Extracted records

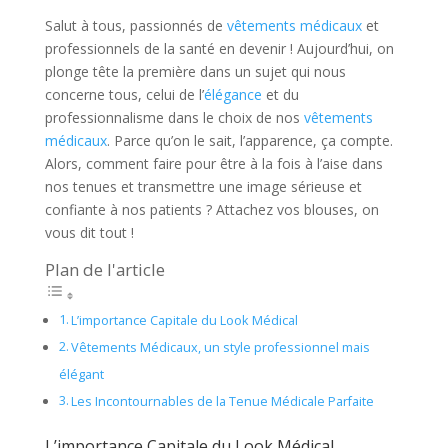
Salut à tous, passionnés de
vêtements médicaux
et
professionnels de la santé en devenir ! Aujourd’hui, on
plonge tête la première dans un sujet qui nous
concerne tous, celui de l’
élégance
et du
professionnalisme dans le choix de nos
vêtements
médicaux
. Parce qu’on le sait, l’apparence, ça compte.
Alors, comment faire pour être à la fois à l’aise dans
nos tenues et transmettre une image sérieuse et
confiante à nos patients ? Attachez vos blouses, on
vous dit tout !
Plan de l'article
L’importance Capitale du Look Médical
Vêtements Médicaux, un style professionnel mais
élégant
Les Incontournables de la Tenue Médicale Parfaite
L’importance Capitale du Look Médical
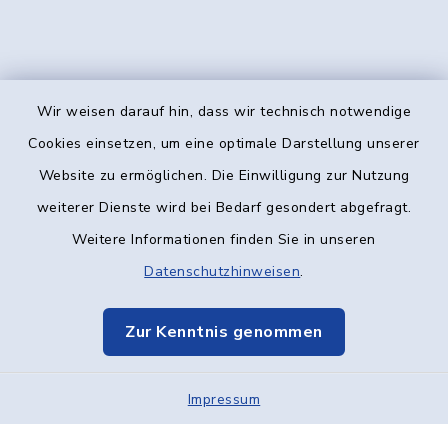
Wir weisen darauf hin, dass wir technisch notwendige
Kontakt
Cookies einsetzen, um eine optimale Darstellung unserer
Website zu ermöglichen. Die Einwilligung zur Nutzung
Barrierefreiheit
weiterer Dienste wird bei Bedarf gesondert abgefragt.
Weitere Informationen finden Sie in unseren
Datenschutz
Datenschutzhinweisen
.
Impressum
Zur Kenntnis genommen
Elektronische Kommunikation
Impressum
Sitemap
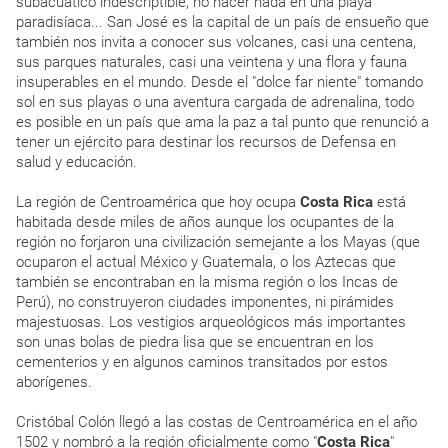
subacuático indescriptible, no hacer nada en una playa
paradisíaca... San José es la capital de un país de ensueño que
también nos invita a conocer sus volcanes, casi una centena,
sus parques naturales, casi una veintena y una flora y fauna
insuperables en el mundo. Desde el "dolce far niente" tomando
sol en sus playas o una aventura cargada de adrenalina, todo
es posible en un país que ama la paz a tal punto que renunció a
tener un ejército para destinar los recursos de Defensa en
salud y educación.
La región de Centroamérica que hoy ocupa
Costa Rica
está
habitada desde miles de años aunque los ocupantes de la
región no forjaron una civilización semejante a los Mayas (que
ocuparon el actual México y Guatemala, o los Aztecas que
también se encontraban en la misma región o los Incas de
Perú), no construyeron ciudades imponentes, ni pirámides
majestuosas. Los vestigios arqueológicos más importantes
son unas bolas de piedra lisa que se encuentran en los
cementerios y en algunos caminos transitados por estos
aborígenes.
Cristóbal Colón llegó a las costas de Centroamérica en el año
1502 y nombró a la región oficialmente como "
Costa Rica
"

- _EXERCISE DETAILS_: Copy out the data above to the letter, and keep every picture out of it.

- _PROBLEM SOLUTION_:
Salut à tous, passionnés de
vêtements médicaux
et
professionnels de la santé en devenir ! Aujourd’hui, on
plonge tête la première dans un sujet qui nous
concerne tous, celui de l’
élégance
et du
professionnalisme dans le choix de nos
vêtements
médicaux
. Parce qu’on le sait, l’apparence, ça compte.
Alors, comment faire pour être à la fois à l’aise dans
nos tenues et transmettre une image sérieuse et
confiante à nos patients ? Attachez vos blouses, on
vous dit tout !
Plan de l'article
L’importance Capitale du Look Médical
Vêtements Médicaux, un style professionnel mais
élégant
Les Incontournables de la Tenue Médicale Parfaite
L’importance Capitale du Look Médical
Wir weisen darauf hin, dass wir technisch notwendige
Kontakt
Cookies einsetzen, um eine optimale Darstellung unserer
Website zu ermöglichen. Die Einwilligung zur Nutzung
Barrierefreiheit
weiterer Dienste wird bei Bedarf gesondert abgefragt.
Weitere Informationen finden Sie in unseren
Datenschutz
Datenschutzhinweisen
.
Impressum
Zur Kenntnis genommen
Elektronische Kommunikation
Impressum
Sitemap
subacuático indescriptible, no hacer nada en una playa
paradisíaca... San José es la capital de un país de ensueño que
también nos invita a conocer sus volcanes, casi una centena,
sus parques naturales, casi una veintena y una flora y fauna
insuperables en el mundo. Desde el "dolce far niente" tomando
sol en sus playas o una aventura cargada de adrenalina, todo
es posible en un país que ama la paz a tal punto que renunció a
tener un ejército para destinar los recursos de Defensa en
salud y educación.
La región de Centroamérica que hoy ocupa
Costa Rica
está
habitada desde miles de años aunque los ocupantes de la
región no forjaron una civilización semejante a los Mayas (que
ocuparon el actual México y Guatemala, o los Aztecas que
también se encontraban en la misma región o los Incas de
Perú), no construyeron ciudades imponentes, ni pirámides
majestuosas. Los vestigios arqueológicos más importantes
son unas bolas de piedra lisa que se encuentran en los
cementerios y en algunos caminos transitados por estos
aborígenes.
Cristóbal Colón llegó a las costas de Centroamérica en el año
1502 y nombró a la región oficialmente como "
Costa Rica
"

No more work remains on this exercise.